▶ DATA SUPPLIED:
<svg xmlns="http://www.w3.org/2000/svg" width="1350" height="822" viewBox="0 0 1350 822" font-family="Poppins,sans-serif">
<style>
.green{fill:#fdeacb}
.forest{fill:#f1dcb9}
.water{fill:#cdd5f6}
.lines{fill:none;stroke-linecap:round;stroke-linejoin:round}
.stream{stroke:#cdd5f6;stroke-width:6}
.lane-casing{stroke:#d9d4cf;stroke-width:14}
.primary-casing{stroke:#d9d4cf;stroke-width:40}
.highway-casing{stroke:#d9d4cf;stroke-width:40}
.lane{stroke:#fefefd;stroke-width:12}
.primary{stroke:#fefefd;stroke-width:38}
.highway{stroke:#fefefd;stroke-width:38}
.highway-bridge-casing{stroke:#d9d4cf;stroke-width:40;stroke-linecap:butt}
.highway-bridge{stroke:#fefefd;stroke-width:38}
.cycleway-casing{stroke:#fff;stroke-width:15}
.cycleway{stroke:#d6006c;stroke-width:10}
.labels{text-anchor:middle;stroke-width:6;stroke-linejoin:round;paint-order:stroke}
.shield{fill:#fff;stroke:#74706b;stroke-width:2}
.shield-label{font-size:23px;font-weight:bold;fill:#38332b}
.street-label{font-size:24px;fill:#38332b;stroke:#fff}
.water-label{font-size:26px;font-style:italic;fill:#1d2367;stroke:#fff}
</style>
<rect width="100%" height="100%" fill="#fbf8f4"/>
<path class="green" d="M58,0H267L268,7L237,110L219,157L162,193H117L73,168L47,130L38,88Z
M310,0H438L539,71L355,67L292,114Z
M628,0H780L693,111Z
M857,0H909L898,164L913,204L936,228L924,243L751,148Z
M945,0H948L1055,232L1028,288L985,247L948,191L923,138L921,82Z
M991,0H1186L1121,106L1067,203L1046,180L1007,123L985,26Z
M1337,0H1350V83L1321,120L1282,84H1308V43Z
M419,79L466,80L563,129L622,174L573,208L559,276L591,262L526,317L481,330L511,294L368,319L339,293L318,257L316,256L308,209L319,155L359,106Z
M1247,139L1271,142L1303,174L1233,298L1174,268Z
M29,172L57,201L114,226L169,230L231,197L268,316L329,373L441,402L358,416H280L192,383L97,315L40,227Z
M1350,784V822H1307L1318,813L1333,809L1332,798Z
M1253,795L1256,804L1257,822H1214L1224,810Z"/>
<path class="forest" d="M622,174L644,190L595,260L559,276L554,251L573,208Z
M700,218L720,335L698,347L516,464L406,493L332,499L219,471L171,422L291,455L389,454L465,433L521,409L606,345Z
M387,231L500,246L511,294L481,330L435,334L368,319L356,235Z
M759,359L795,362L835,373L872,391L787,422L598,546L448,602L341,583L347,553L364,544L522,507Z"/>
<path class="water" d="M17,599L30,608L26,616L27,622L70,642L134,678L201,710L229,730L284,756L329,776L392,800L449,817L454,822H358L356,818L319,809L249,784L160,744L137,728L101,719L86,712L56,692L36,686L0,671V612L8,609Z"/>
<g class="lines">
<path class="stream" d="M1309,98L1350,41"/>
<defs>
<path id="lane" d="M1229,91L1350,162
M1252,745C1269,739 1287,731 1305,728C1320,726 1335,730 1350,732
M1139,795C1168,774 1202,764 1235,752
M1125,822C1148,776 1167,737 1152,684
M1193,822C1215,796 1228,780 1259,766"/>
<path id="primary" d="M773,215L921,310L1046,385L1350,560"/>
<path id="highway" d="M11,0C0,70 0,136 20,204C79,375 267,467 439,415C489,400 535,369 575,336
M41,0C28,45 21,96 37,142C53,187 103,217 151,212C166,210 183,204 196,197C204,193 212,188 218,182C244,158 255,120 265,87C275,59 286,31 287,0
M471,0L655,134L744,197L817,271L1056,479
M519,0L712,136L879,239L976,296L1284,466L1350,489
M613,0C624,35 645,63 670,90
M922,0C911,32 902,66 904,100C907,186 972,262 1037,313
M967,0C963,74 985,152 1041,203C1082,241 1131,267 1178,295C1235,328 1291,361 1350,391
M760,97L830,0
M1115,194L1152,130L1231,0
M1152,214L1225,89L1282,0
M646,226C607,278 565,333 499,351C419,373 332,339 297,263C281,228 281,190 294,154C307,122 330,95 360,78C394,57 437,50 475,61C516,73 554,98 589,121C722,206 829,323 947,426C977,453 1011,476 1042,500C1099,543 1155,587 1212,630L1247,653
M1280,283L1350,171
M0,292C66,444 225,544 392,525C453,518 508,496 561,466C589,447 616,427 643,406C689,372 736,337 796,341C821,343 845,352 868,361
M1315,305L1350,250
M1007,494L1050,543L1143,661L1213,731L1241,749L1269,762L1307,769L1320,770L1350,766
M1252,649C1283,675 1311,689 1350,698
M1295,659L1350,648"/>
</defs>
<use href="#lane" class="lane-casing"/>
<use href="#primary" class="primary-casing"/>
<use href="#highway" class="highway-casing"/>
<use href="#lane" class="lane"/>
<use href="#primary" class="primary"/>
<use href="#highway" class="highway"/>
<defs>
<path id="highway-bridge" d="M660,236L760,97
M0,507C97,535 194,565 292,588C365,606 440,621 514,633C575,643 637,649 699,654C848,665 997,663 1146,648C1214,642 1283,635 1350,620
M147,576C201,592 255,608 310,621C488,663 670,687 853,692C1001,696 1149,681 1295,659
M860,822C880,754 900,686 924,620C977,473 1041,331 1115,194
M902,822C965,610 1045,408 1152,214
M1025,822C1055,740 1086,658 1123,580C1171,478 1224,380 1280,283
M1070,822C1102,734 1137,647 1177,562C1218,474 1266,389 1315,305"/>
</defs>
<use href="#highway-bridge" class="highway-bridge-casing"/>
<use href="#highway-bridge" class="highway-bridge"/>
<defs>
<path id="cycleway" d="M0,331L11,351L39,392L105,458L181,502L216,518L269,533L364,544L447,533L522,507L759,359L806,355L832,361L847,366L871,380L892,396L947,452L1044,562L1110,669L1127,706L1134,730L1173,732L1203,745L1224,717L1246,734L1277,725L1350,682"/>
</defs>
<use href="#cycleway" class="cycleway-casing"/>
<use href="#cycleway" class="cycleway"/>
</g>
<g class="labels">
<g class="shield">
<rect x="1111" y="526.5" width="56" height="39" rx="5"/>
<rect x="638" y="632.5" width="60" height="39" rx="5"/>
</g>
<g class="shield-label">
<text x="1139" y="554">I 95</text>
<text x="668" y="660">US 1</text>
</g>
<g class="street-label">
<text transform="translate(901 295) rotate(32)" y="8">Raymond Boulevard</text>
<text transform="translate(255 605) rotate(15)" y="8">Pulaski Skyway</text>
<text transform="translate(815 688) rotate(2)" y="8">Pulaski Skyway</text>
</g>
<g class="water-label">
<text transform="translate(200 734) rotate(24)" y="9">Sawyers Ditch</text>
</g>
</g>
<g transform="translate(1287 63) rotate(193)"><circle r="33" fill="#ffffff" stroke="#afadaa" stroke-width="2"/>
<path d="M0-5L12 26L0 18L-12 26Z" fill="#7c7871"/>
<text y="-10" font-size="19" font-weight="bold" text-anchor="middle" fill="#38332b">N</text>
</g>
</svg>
---
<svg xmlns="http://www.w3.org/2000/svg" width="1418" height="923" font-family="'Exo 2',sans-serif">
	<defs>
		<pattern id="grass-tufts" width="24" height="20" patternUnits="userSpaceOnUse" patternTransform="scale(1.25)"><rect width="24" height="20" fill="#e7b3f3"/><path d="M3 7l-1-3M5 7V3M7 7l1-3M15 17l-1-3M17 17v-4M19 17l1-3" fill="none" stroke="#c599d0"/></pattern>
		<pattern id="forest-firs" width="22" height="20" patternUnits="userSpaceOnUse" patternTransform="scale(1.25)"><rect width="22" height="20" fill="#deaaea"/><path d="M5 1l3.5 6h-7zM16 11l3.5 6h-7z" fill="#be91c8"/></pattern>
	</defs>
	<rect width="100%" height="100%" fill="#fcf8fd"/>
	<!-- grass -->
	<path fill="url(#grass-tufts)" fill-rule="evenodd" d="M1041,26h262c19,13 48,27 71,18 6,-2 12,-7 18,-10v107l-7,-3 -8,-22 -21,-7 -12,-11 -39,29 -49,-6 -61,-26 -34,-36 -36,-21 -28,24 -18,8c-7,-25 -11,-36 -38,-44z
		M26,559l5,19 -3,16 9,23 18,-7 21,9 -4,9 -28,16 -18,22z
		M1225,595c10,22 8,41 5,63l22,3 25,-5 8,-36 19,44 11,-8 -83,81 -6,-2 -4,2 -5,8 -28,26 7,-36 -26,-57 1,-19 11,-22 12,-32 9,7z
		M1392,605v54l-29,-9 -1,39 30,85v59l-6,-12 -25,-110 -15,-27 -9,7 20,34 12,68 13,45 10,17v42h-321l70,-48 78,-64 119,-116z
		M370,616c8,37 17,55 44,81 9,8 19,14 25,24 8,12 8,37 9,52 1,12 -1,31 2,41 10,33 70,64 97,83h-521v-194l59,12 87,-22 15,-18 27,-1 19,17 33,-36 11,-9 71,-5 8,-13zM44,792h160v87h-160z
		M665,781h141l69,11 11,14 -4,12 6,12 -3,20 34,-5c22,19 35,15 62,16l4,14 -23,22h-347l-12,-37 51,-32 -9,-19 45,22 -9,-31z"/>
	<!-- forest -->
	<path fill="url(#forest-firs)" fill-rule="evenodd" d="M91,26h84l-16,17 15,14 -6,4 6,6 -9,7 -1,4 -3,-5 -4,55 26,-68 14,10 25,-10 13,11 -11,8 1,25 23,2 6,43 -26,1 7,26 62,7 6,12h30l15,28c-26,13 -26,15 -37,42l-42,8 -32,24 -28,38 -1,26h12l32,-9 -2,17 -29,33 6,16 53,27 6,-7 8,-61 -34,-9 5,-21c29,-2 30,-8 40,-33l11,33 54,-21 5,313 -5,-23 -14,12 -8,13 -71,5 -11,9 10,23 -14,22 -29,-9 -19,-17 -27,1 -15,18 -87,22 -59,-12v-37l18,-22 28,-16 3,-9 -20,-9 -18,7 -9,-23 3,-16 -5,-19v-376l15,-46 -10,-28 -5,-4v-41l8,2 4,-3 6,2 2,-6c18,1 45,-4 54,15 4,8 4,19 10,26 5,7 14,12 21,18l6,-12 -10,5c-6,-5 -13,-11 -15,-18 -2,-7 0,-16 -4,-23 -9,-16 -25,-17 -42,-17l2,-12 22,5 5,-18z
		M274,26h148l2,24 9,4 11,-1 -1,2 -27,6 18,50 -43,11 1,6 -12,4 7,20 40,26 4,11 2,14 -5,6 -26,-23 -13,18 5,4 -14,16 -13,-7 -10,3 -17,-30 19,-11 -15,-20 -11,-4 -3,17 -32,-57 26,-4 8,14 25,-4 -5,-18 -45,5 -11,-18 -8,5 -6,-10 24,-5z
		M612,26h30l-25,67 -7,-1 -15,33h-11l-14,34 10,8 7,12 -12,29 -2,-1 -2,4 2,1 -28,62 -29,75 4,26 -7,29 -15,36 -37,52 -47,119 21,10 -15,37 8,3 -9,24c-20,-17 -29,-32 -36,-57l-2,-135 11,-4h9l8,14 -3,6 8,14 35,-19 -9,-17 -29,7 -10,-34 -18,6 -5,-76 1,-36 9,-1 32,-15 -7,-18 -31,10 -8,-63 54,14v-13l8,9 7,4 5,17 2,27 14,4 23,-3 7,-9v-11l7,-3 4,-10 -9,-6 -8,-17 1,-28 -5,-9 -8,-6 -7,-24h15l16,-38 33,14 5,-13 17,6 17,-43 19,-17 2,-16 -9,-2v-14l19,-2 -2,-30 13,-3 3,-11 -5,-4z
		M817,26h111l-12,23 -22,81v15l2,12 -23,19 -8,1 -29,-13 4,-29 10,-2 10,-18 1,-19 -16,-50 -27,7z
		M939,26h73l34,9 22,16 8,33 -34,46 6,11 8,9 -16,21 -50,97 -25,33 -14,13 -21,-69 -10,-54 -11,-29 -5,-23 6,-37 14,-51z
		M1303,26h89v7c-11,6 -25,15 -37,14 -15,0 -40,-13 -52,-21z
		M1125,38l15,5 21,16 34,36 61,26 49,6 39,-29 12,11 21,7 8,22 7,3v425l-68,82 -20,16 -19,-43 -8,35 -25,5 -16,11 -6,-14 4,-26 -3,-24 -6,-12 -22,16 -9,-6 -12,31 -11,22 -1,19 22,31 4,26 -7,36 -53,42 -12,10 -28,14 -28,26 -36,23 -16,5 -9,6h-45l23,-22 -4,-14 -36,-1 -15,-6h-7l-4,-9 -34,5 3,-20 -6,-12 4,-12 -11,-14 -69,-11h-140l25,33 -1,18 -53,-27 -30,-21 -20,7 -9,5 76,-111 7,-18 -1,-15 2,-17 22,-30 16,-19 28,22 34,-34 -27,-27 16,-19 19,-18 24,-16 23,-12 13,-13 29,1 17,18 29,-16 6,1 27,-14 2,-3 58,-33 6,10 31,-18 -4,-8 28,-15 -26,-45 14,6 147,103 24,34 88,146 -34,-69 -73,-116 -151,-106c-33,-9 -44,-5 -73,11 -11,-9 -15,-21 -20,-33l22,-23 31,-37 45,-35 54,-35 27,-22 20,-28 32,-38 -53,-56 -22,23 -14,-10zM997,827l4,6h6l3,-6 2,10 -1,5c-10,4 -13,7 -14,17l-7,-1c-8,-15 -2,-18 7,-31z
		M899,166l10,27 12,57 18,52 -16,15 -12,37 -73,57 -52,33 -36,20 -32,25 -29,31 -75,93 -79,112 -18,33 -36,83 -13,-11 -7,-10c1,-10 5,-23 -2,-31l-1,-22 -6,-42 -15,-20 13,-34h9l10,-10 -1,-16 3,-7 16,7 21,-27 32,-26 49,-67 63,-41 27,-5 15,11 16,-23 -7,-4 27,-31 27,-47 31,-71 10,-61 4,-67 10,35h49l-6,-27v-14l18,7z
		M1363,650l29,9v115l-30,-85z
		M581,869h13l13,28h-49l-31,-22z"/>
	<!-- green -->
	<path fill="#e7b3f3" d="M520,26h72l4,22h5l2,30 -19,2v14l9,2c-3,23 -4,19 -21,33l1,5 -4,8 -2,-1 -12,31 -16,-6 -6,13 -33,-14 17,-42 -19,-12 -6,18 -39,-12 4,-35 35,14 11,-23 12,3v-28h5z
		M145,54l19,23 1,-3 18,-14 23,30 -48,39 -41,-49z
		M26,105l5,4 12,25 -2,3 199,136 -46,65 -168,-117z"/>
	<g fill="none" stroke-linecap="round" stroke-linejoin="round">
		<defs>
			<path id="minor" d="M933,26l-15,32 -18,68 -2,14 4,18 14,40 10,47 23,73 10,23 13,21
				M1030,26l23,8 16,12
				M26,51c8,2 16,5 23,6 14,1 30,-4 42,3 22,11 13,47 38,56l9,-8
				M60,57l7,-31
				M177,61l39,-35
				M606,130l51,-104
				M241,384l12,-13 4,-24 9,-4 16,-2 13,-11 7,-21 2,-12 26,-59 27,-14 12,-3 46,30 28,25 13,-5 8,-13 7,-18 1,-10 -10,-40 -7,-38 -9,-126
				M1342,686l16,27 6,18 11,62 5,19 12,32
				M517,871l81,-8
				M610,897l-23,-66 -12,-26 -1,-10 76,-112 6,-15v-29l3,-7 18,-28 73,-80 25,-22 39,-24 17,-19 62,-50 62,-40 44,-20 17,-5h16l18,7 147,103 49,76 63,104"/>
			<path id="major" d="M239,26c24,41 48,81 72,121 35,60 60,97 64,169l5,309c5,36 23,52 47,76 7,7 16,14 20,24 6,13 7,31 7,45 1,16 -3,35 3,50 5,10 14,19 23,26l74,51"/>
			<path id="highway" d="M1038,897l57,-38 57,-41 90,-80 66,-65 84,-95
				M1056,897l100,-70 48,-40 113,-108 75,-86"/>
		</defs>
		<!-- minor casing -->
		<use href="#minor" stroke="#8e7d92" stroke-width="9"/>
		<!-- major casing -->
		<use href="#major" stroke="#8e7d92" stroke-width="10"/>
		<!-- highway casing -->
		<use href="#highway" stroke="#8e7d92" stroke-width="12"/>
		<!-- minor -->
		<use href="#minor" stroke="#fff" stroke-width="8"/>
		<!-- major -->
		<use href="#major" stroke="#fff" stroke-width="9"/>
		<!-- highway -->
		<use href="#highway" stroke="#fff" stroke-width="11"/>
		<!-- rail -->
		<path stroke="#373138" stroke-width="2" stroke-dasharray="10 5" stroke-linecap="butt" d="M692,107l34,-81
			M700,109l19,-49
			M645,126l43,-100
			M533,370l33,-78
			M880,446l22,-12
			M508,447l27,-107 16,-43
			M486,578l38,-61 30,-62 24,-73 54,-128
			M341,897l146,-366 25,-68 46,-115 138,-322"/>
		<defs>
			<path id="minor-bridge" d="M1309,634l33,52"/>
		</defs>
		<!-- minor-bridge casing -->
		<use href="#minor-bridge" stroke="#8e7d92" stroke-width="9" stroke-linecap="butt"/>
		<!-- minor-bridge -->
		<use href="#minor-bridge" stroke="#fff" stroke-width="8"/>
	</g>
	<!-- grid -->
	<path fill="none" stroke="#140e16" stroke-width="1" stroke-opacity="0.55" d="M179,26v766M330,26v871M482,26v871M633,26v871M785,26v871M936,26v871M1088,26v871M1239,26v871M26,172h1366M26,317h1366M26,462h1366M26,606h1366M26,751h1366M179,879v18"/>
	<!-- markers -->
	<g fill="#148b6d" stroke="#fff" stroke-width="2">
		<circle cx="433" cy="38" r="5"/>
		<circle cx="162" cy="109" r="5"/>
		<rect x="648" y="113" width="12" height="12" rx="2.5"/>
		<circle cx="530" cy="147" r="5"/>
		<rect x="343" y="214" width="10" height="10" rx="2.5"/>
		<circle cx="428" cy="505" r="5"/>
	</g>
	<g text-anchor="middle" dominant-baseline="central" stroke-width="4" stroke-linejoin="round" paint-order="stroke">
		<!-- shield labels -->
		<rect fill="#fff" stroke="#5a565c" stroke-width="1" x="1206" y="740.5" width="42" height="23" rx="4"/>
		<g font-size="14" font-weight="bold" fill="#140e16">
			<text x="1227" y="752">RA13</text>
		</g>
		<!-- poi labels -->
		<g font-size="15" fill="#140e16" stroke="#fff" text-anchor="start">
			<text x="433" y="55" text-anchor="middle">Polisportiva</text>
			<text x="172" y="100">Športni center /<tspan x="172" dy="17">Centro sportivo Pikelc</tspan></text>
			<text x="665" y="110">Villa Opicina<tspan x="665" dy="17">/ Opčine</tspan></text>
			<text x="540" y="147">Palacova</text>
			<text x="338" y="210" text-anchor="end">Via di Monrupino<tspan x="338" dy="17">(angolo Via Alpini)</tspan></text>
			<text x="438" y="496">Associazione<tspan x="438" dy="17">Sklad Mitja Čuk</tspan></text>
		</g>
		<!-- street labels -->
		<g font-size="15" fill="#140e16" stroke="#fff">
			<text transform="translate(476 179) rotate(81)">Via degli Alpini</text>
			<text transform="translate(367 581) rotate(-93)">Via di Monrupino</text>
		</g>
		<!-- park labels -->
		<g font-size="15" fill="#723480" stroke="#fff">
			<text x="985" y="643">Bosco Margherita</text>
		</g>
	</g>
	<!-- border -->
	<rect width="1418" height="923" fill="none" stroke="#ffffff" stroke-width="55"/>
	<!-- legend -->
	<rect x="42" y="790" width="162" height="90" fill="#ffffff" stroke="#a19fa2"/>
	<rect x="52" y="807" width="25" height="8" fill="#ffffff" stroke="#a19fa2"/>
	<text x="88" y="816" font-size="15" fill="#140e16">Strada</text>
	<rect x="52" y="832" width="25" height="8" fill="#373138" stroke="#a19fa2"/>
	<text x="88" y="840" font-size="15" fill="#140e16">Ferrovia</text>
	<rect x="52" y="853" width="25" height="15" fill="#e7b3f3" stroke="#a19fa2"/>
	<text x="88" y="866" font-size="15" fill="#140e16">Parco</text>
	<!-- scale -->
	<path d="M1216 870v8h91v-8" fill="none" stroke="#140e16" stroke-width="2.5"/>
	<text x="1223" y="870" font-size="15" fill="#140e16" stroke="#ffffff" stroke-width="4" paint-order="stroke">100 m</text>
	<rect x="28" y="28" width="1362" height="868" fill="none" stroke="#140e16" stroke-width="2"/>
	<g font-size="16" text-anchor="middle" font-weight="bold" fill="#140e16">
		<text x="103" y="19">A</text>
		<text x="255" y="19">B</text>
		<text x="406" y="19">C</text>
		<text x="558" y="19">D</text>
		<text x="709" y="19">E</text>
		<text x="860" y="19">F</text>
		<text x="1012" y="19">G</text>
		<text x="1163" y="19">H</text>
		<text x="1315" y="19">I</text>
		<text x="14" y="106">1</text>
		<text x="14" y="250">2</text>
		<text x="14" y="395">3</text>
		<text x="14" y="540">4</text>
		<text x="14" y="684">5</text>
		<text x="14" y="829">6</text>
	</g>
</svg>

▶ EXERCISE AIM: Extract from the listing above the lines between the line containing "35,14 11,-23 12,3v-28h5z" and the line containing "23,73 10,23 13,21", keeping both of those lines. Output nothing else.

▶ ANSWER TO THIS TASK:
	<path fill="#e7b3f3" d="M520,26h72l4,22h5l2,30 -19,2v14l9,2c-3,23 -4,19 -21,33l1,5 -4,8 -2,-1 -12,31 -16,-6 -6,13 -33,-14 17,-42 -19,-12 -6,18 -39,-12 4,-35 35,14 11,-23 12,3v-28h5z
		M145,54l19,23 1,-3 18,-14 23,30 -48,39 -41,-49z
		M26,105l5,4 12,25 -2,3 199,136 -46,65 -168,-117z"/>
	<g fill="none" stroke-linecap="round" stroke-linejoin="round">
		<defs>
			<path id="minor" d="M933,26l-15,32 -18,68 -2,14 4,18 14,40 10,47 23,73 10,23 13,21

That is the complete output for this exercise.